Fixing My Gaze is no ordinary memoir. It has its passages of recollection, its explorations of the author's life, but it has a whole new dimension, so to speak. As a brain scientist and an acute observer, Barry is uniquely qualified to serve up a book that tickles the brain in fascinating ways.

Rather than simply try to find the right combination of words to describe how vision works, Barry offers exercises to try. Embarking on those odd little adventures is a delight, and an unusual brand of learning experience. She accomplishes a remarkable thing: making readers see anew what they have long learned to take for granted. Most of us long ago learned, for instance, to basically ignore what happens when one gazes past a raised finger into the distance: the finger appears to be two. You can see it if you think about it, but otherwise it's just another part of the brain's sifting of visual information that we are not normally privy to.

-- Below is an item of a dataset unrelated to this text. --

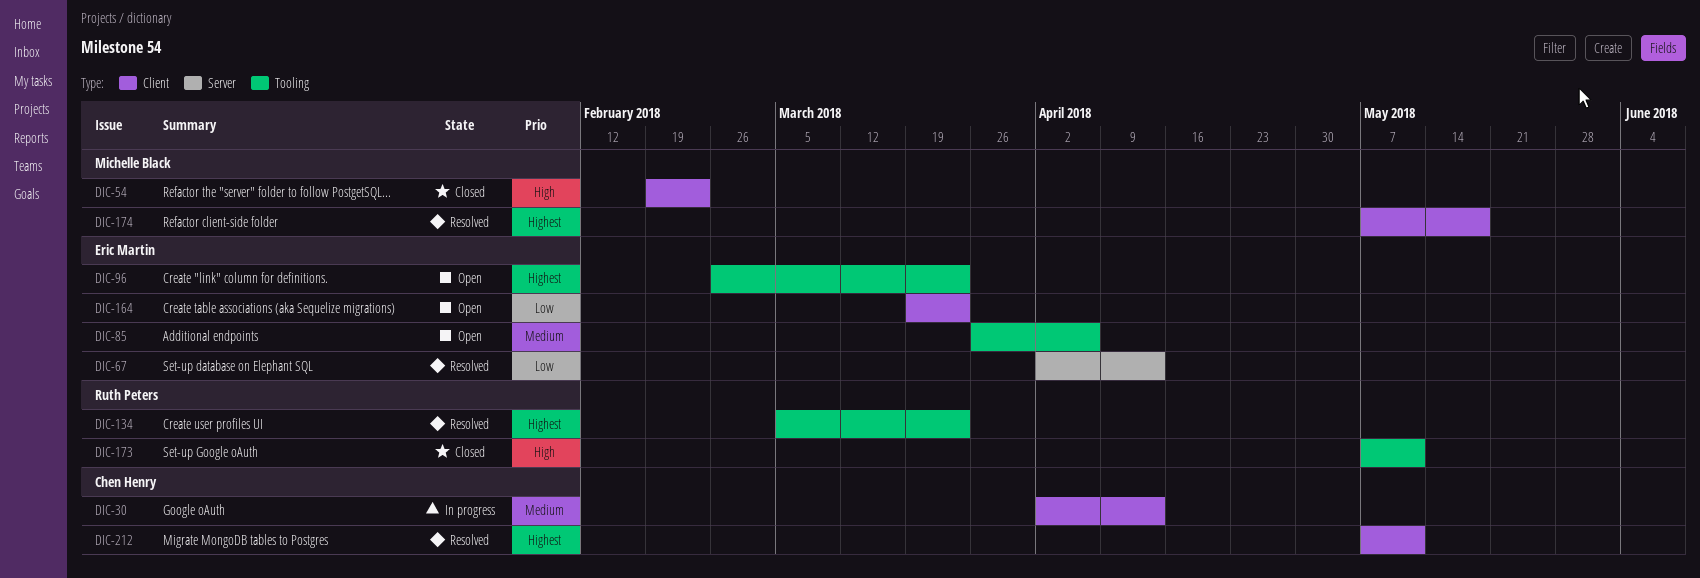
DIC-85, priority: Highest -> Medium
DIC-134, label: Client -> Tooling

Barry's memoir could almost serve as a sort of companion piece to the mind-bending book The Fourth Dimension, in which Rudy Rucker, a mathematician, science fiction writer and all-purpose near-madman, attempts to bring readers on a voyage that mirrors in some ways Barry's work, but with an even more difficult destination: the fleeting envisioning of a world graced with four physical dimensions. That book is peppered with exercises and puzzles, and offers such insights into the workings of the universe that it can, quite literally, expand one's thinking in some revelatory ways.

Fixing My Gaze is perhaps not as madly ambitious as Rucker's book, but its passages of vision-focused memoir make it a highly personal and compelling thought voyage well worth undertaking. By the time one arrives at Barry's sudden discovery of her stereo vision, the concept of seeing is no longer one that's easily taken for granted:

"The grape in my lunchtime salad was rounder and more solid than any grape I had ever seen before. I could see, not just infer, the volume of space between tree limbs, and I loved looking at, and even immersing myself in, those inviting pockets of space."

It is possible, it seems, to get a glimpse of Barry's monocular world through the exercises she offers, and her explanations of vision's delicate dance between eye and brain make the subject entirely accessible. She is, after all, a brain scientist, and her memoir is a captivating experience that painlessly imparts a store of knowledge about how we see. It is, for once, no hyperbole to say you won't see things the same way.